Canadian mail out Coupon sites

Printable Canadian Coupons:

The Best Canadian Deal Blogs:

Mrs January
Frugal Edmonton Mama
Save A Loonie
Bargain Moose


Always keep your coupons with you because you never know when you will find a great deal. The best strategy for me is to have them in a small ziplock bag in my purse. It is rarely worth the time or money to go back somewhere just to save a few bucks when you forget your coupons. Don’t bother to make a special trip across town to save a buck on Corn Flakes, remember your time (and gas) are worth more.

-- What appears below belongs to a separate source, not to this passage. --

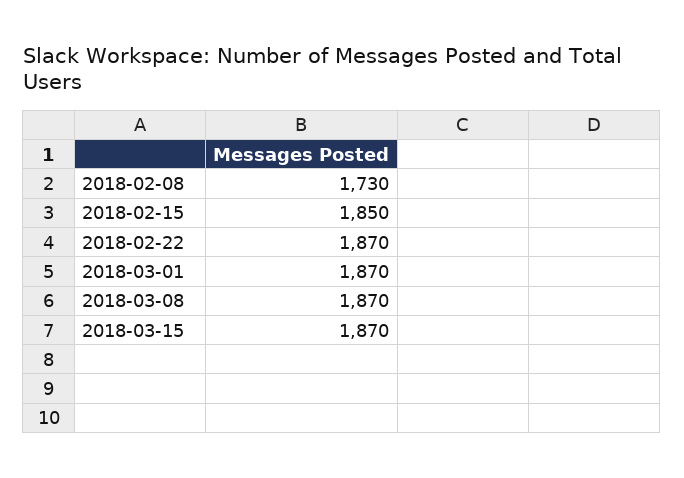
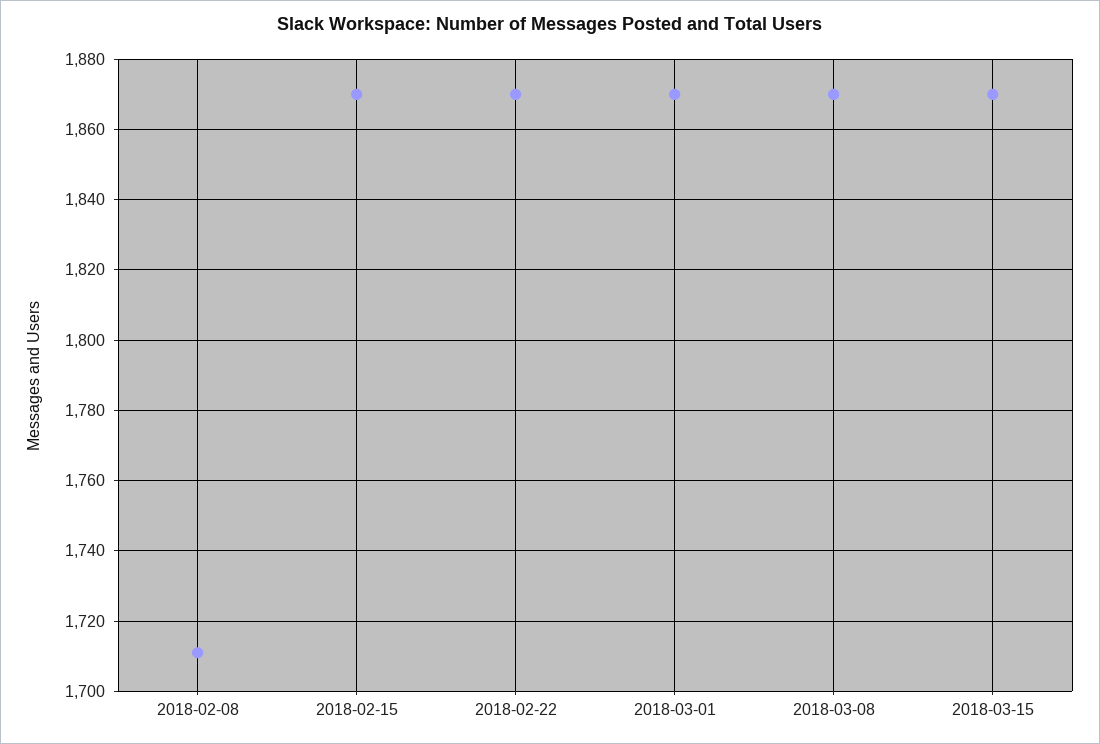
2018-02-08: 1730 -> 1710
2018-02-15: 1850 -> 1870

Combine your coupons with in-store promotions for added savings.  This is what couponers call Matchups.  Examples of ones I use frequently: On the first Tuesday of the month Safeway has 10% of your purchase of $35 or more, this includes things that are already on sale.  So you can use a coupon on a sale item and then get 10% of that. Then don’t forget to use a credit card that gives you 2% cashback on grocery purchases for even more savings!!  Another situation I like to take advantage of combining savings is when Shoppers Drug Mart is running one of its good promotions for additional points or cash back.  For example this week they are giving you $10 back on a purchase of $50 or more (March 12-16).  This week would be a perfect example of stacking up savings, check the coupon Matchups at shoppers this week, spend the $50, use your credit card to get back 2% and you could easily save over 50% on your purchases!

1 Comment

  1. Katy
    March 11, 2012

    Thanks. Great approach!! so easy to get overwhelmed with all the ‘deals’ out there.